Die Kehrtwende bei der Luftqualität zeigt: Hamburgs Koalition wird keineswegs SPD pur

Auf den ersten Blick sind die Dinge ja manchmal herzerfrischend einfach. Zum Beispiel die Koalitionsverhandlungen von SPD und Grünen in Hamburg: Wochenlang, so wurde gebetsmühlenartig behauptet, haben die fiesen Sozialdemokraten die arme kleine Ökopartei über den Tisch gezogen, ihr höchstens mal die Krümel vom Koalitionsbuffet gegönnt.
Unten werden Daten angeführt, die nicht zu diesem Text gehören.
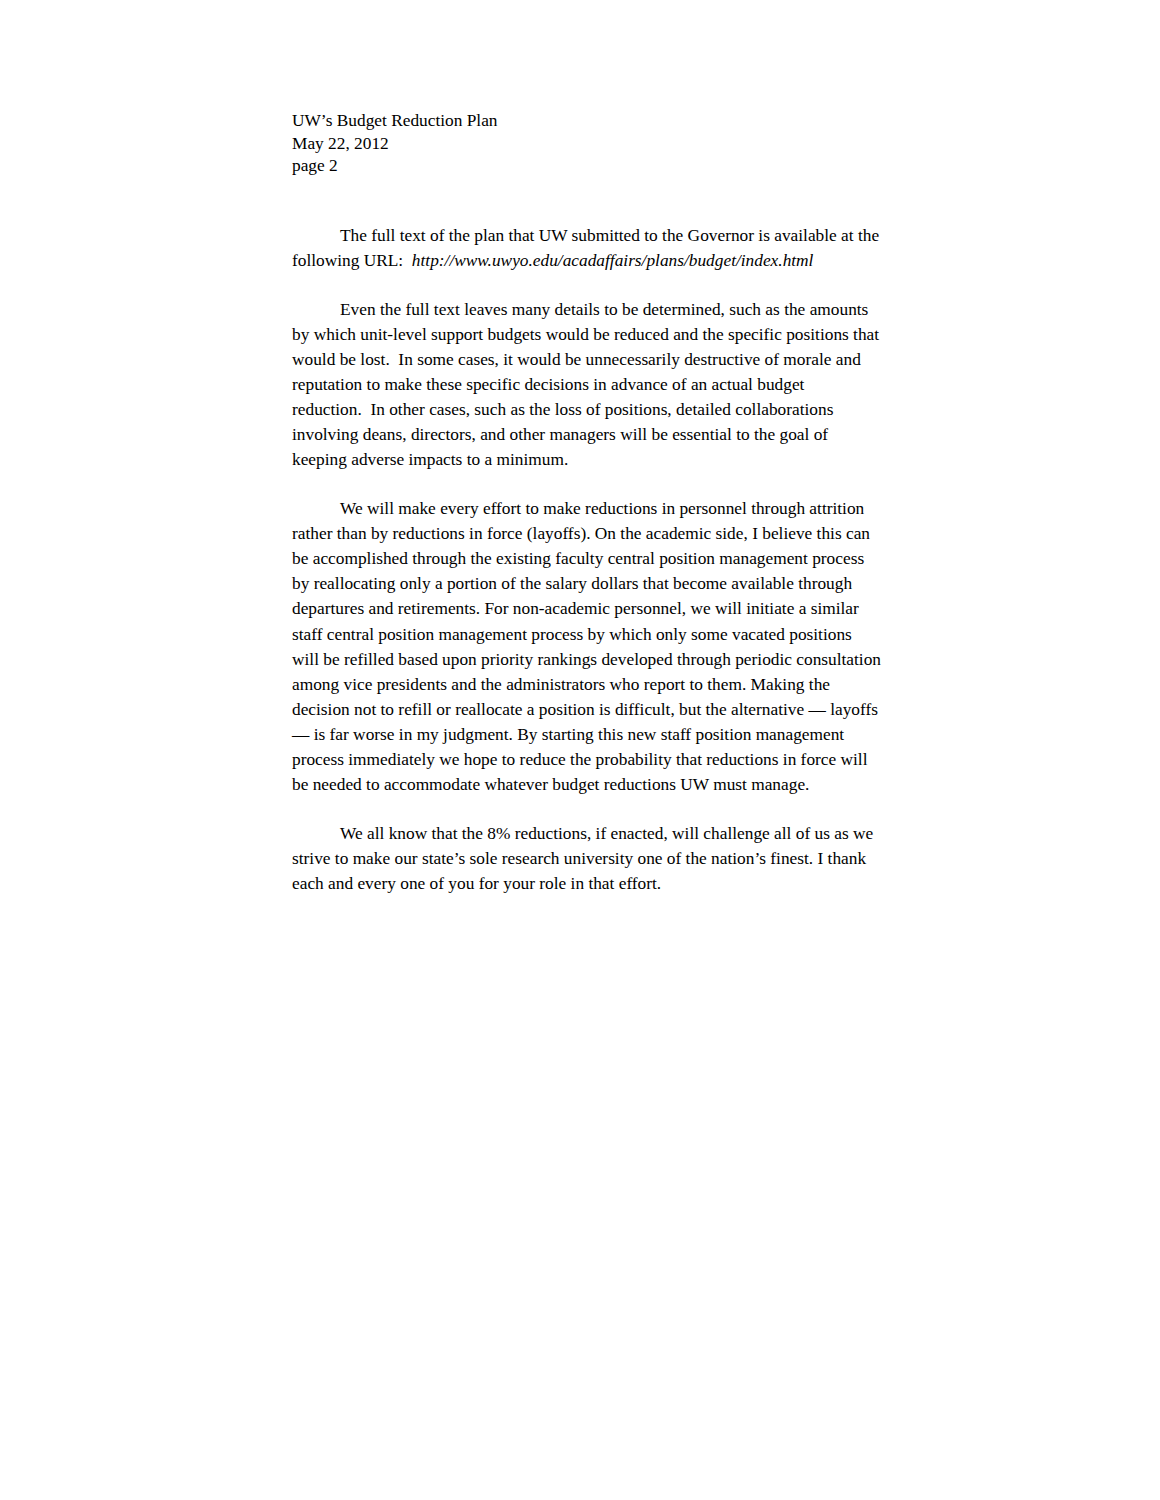UW’s Budget Reduction Plan
May 22, 2012
page 2
The full text of the plan that UW submitted to the Governor is available at the following URL: http://www.uwyo.edu/acadaffairs/plans/budget/index.html
Even the full text leaves many details to be determined, such as the amounts by which unit-level support budgets would be reduced and the specific positions that would be lost. In some cases, it would be unnecessarily destructive of morale and reputation to make these specific decisions in advance of an actual budget reduction. In other cases, such as the loss of positions, detailed collaborations involving deans, directors, and other managers will be essential to the goal of keeping adverse impacts to a minimum.
We will make every effort to make reductions in personnel through attrition rather than by reductions in force (layoffs). On the academic side, I believe this can be accomplished through the existing faculty central position management process by reallocating only a portion of the salary dollars that become available through departures and retirements. For non-academic personnel, we will initiate a similar staff central position management process by which only some vacated positions will be refilled based upon priority rankings developed through periodic consultation among vice presidents and the administrators who report to them. Making the decision not to refill or reallocate a position is difficult, but the alternative — layoffs — is far worse in my judgment. By starting this new staff position management process immediately we hope to reduce the probability that reductions in force will be needed to accommodate whatever budget reductions UW must manage.
We all know that the 8% reductions, if enacted, will challenge all of us as we strive to make our state’s sole research university one of the nation’s finest. I thank each and every one of you for your role in that effort.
Elbvertiefung? Kommt! (Wenn die Gerichte denn mitspielen.) Wohnungsbau? Der Beton fließt unvermindert weiter! Stadtbahn? Umweltzone? Citymaut? Kommen nicht! So ging es Tag für Tag, und schnell stellte sich verständlicherweise der Eindruck ein, der große König Olaf befestige weiter seine rote Burg, während er dem kleinen Partner nur einen „Anbau“ vor dem Tore gestattet, gern aus fair gehandeltem Lehm und mit begrüntem Dach.

Nun neigt die Hamburger Sozialdemokratie derzeit zwar nicht dazu, das Bild vom unbezwingbaren Alleinherrscher Olaf Scholz zu beschädigen. Warum sollte sie auch? Läuft ja. Aber hat irgendjemand die Grünen ernsthaft für so blöd gehalten, dass sie alles mit sich machen lassen? Ein machtversessener Haufen, der für drei Sitze im Senat alle Ideale über Bord wirft? Und der nun, in einem letzten Akt der Auflehnung, der SPD eine Kehrtwende in Sachen Luftreinhaltung abringt?

Nein, so einfach, so schwarz-weiß, ist die Welt zum Glück nicht. Richtig an dem Eindruck ist nur, dass die SPD ihre Linie verteidigt hat und dass sie ihre Politik der vergangenen vier Jahre fortsetzen kann: Vorfahrt für die Wirtschaft und kostenfreier Zugang zu Bildung bei gleichzeitiger Haushaltskonsolidierung – das sind die Eckpfeiler, die bleiben und an denen die Grünen nie ernsthaft gerüttelt haben.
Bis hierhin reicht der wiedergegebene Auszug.